▶ [WHAT YOU ARE ASKED TO DO]:
Please copy all of the entries exactly, but drop every picture.

▶ [RECORDS FOR THIS EXERCISE]:
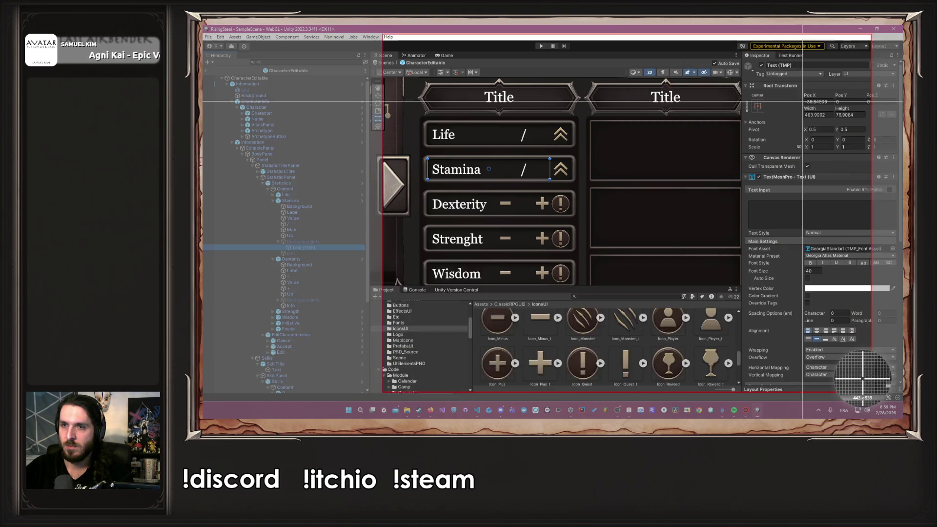
# Capture Stamina's info text settings with Screenpresso, view the screenshot, and close it.
pyautogui.click(819, 80)
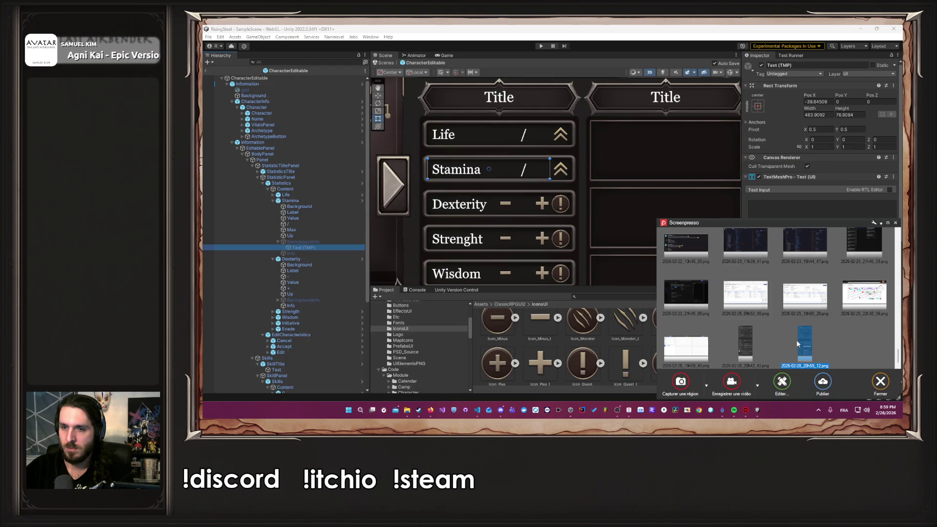
pyautogui.doubleClick(802, 343)
pyautogui.press('Escape')
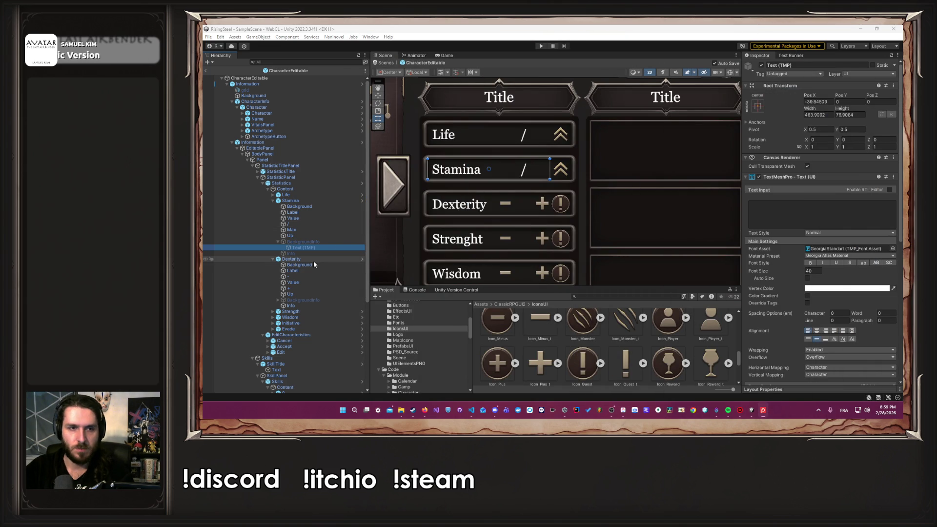
# Set Pos X -39.84509 on the Dexterity BackgroundInfo Text (TMP).
pyautogui.click(362, 259)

▶ [COMPLETED TASK]:
# Capture Stamina's info text settings with Screenpresso, view the screenshot, and close it.
pyautogui.click(819, 80)
pyautogui.doubleClick(802, 343)
pyautogui.press('Escape')
# Set Pos X -39.84509 on the Dexterity BackgroundInfo Text (TMP).
pyautogui.click(362, 259)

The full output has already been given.